Miqets 5783 et ‘Hanouka - Pauvreté ou asservissement ?

“Et le nom du second, Ephraïm, car D. m’a fait fructifier dans le pays de ma pauvreté”
 (BERECHIT 41,52)

La paracha de la semaine nous raconte l'ascension surnaturelle de Yossef dans la société égyptienne. Il était dans une obscure prison à la fin de la paracha Vayechev (Chabbat dernier), et voici qu'il va devenir vice-roi d'Egypte.
Cette promotion sociale vient du fait que Yossef saura expliquer le rêve de Pharaon. En prison, déjà il avait expliqué le rêve du préposé au vin (Sar Hamachqim) de Pharaon.
A cause de la famine les frères de Yossef vont venir acheter de la nourriture, en Egypte. C’est Yossef qui va les accueillir … froidement. Yossef les reconnaît, mais eux pensent que Yossef n’est plus. Ils n’imaginent pas qu’ils font face à leur frère.
Yossef va tenter de comprendre si ses frères se sont repentis. Regrettent-ils vraiment d’avoir vendu leur petit frère ?
Il met donc en place un stratagème, en emprisonnant Chim’one, puis en les forçant à amener Binyamine, le petit dernier. Yossef se débrouillera pour emprisonner Binyamine, et voir si les frères abandonnent le petit.

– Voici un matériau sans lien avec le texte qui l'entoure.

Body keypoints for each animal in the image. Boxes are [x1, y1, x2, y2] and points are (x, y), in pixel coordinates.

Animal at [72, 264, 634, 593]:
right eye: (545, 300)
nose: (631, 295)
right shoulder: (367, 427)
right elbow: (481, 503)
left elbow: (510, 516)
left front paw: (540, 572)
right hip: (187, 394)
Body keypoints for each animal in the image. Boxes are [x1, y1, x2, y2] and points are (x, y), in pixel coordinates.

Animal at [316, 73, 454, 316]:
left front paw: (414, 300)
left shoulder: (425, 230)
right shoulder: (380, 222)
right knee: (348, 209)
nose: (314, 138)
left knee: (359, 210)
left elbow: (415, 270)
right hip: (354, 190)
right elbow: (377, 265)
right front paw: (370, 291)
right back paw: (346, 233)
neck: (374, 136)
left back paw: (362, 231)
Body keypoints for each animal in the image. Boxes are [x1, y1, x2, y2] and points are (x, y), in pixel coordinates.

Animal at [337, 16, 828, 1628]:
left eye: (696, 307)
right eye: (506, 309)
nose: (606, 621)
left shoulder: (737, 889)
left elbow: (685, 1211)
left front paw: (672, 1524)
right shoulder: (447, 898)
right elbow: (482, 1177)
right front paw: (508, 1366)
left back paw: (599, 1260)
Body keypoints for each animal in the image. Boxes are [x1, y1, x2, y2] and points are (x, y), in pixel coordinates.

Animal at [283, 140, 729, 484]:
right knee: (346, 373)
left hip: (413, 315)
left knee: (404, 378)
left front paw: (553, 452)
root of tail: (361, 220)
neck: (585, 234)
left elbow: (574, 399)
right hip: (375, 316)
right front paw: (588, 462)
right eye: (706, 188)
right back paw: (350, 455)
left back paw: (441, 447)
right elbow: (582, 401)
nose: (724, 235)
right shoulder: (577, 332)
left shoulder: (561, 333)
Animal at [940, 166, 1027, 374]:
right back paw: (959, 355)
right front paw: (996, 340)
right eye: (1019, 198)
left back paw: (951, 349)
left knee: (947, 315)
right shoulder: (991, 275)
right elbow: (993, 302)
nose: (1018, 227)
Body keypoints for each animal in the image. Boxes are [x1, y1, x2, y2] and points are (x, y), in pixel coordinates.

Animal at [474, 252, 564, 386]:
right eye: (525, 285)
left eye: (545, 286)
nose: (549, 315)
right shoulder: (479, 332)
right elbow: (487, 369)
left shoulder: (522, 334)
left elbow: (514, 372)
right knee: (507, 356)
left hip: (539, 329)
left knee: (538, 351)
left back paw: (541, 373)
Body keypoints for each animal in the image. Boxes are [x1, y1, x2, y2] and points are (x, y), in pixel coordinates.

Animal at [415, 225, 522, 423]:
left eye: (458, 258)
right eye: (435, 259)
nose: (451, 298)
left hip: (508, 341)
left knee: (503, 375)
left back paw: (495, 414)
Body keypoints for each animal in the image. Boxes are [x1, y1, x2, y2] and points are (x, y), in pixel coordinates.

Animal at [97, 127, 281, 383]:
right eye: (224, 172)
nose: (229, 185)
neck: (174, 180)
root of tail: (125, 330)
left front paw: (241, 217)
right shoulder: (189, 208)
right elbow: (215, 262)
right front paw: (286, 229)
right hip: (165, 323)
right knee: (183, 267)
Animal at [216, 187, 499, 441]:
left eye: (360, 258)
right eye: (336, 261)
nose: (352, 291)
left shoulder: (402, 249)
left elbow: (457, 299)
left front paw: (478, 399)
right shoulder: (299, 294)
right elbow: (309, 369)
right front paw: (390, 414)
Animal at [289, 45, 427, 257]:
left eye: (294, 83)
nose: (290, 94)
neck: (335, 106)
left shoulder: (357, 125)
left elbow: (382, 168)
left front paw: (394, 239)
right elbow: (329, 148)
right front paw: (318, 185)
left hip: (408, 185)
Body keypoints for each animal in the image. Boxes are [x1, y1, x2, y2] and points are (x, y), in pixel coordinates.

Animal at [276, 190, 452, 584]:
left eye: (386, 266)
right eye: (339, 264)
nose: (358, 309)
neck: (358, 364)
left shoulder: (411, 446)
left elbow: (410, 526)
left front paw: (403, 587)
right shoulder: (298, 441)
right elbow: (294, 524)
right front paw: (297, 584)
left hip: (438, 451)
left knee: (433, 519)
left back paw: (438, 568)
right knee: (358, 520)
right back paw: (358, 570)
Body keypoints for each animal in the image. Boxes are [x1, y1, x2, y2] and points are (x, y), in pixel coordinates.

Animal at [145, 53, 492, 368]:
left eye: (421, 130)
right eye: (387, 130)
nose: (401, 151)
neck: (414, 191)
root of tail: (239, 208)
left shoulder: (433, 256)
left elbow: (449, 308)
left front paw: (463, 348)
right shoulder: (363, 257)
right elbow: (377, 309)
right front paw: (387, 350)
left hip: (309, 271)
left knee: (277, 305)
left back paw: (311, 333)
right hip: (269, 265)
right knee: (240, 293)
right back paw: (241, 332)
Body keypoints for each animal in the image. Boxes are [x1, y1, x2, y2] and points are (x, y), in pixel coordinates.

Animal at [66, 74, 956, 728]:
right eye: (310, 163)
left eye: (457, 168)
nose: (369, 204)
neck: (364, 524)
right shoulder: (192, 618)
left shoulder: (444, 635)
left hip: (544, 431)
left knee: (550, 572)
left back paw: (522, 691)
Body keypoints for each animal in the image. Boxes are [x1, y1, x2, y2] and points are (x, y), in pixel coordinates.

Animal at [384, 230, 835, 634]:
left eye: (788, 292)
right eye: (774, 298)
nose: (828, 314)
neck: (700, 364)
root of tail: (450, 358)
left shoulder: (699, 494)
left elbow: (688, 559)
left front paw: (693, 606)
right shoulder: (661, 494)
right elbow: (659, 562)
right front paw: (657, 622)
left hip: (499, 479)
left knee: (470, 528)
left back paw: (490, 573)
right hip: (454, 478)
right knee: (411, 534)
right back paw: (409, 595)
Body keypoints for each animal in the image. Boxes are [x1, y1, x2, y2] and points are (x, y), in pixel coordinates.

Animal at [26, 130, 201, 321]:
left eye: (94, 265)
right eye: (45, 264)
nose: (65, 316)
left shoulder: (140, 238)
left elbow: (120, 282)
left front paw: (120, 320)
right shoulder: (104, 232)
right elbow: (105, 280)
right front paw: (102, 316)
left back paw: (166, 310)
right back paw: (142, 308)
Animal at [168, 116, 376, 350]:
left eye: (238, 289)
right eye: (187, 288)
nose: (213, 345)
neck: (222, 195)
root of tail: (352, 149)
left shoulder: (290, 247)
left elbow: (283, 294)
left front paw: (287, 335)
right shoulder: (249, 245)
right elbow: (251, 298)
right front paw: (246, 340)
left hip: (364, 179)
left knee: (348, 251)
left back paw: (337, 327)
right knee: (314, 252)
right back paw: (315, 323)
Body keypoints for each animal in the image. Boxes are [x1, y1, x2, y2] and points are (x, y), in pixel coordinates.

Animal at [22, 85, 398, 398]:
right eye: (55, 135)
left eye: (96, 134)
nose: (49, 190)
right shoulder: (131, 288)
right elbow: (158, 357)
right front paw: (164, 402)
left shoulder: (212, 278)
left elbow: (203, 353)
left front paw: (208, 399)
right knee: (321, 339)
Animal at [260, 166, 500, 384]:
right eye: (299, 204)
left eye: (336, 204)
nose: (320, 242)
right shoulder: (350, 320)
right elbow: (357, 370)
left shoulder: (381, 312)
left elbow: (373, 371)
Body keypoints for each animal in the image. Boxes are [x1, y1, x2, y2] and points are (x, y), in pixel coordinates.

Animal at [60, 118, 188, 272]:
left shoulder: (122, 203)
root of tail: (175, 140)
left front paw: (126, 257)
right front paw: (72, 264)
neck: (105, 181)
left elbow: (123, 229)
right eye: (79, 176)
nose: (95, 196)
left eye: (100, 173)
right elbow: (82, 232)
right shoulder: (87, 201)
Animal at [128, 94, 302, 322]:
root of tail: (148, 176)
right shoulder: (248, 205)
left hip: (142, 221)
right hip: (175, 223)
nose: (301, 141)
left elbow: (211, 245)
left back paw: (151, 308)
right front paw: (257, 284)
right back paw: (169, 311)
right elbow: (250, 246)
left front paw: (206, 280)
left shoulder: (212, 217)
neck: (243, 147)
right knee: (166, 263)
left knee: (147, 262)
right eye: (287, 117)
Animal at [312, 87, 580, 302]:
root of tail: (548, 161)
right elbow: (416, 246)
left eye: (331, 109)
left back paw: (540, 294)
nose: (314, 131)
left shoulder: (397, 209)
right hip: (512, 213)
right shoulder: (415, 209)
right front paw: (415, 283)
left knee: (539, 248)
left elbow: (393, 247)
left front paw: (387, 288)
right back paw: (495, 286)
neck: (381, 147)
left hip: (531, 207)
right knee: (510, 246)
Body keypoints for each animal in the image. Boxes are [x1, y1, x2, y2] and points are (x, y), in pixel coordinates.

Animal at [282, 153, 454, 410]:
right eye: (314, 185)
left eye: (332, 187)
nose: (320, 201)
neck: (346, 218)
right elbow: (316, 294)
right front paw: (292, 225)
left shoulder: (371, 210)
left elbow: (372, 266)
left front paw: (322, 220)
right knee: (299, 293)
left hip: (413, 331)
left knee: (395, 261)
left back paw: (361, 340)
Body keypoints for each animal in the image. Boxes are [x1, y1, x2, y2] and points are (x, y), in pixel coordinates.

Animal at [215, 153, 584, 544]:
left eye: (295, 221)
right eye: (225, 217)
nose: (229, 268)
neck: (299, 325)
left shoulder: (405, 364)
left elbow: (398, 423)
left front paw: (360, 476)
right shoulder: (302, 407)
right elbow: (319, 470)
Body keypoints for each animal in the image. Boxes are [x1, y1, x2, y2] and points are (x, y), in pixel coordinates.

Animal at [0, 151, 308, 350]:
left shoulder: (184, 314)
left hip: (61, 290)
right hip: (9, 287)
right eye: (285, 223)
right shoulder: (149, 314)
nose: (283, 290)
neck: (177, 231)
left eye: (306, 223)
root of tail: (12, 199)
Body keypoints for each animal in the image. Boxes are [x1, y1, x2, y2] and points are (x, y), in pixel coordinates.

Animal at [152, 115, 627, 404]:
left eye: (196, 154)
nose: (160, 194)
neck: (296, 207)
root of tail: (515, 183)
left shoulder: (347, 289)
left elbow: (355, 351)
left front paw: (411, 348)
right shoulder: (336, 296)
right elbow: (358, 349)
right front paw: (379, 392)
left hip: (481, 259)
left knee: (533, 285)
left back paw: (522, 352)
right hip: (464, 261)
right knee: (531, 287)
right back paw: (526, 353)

Une fois devenu vice-roi d’Egypte, Yossef aura 2 fils de Assenate, le premier Ménaché, le second Ephraïm.
Le second fils est nommé Ephraïm. Yossef est reconnaissant devant D. Il reconnaît que D. l’a fait fructifier dans ce pays d’Egypte. Mais la Torah ne dit pas “pays d’Egypte” (verset en entête), elle choisit de parler de “pays de ma pauvreté”.
Pourtant, Yossef n’est pas pauvre, il est vice-roi d’Egypte ! Onkelos choisit donc de traduire par “D. m’a fait fructifier dans le pays de mon asservissement”. On comprend donc bien que Yossef fait référence non pas à son présent, mais à son passé dans ce pays d’Egypte. Il a commencé sa vie en Egypte comme esclave.

 

Grâce à un proche qui m’a envoyé des commentaires de ce verset, je vous rapporte le Radaq qui explique:

“A l’origine, c’était le pays de ma pauvreté, et maintenant, D. m’a fait fructifier avec des fils, et des richesses”.
Le Radaq nous explique l’attitude de Yossef, il se souvient de son passé difficile, et apprécie son présent. C’est la clé du bonheur pour tous. Utiliser le passé, non pas pour se trouver des excuses, ou s'apitoyer sur son sort. Le passé est un outil pour valoriser le présent.

Peut-être que ce pourrait être un nouvel éclairage sur la discussion entre Beth Hillel et Beth Chamay sur la façon d’allumer les lumières de ‘Hanouka. Beth Hillel disent que le nombre de bougies croît chaque jour. Sans compter le chamach, cela fait une bougie le premier jour, puis deux, trois, … et huit le 8è jour. En revanche, Beth Chamay, disent que le nombre décroît : on part de 8 bougies le premier jour, pour terminer à une bougie le 8è jour.

Nous faisons la hala’ha comme Beth Hillel, le nombre de bougies croît chaque jour. Le 5 è jour, j’allume la 5è bougie, et j’allume aussi les bougies des jours précédents… Le passé est un outil pour apprécier le présent. Aujourd’hui, c’est mieux qu’hier. Mon présent est plus grand que mon passé, c’est la seule solution pour vivre heureux, et se rapprocher de D.

Yossef, en nommant Ephraïm, se souvient de sa pauvreté originelle. Onkelos a choisi de remplacer la pauvreté par l’asservissement, pourquoi ? Quel est le lien entre la pauvreté et l’asservissement ?

Le pauvre est à la merci des autres pour manger. Il n’est pas libre. Son présent ne dépend pas de lui, mais du bon vouloir des autres. Le pauvre est donc en quelque sorte asservi.

Le pauvre n’est pas maître de sa destinée. Mais il y a aussi un autre pauvre, un malheureux, un asservi, qui n’est pas maître. Celui qui n’est pas maître de lui, celui qui réagit au lieu d’agir est un aussi un pauvre à plaindre. Il pourra passer sa vie à être l’esclave de ses passions, de ses colères, de ses défauts…. Ce pauvre ne décide rien … car il ne réfléchit pas, il ne pèse pas ses actions, ses paroles.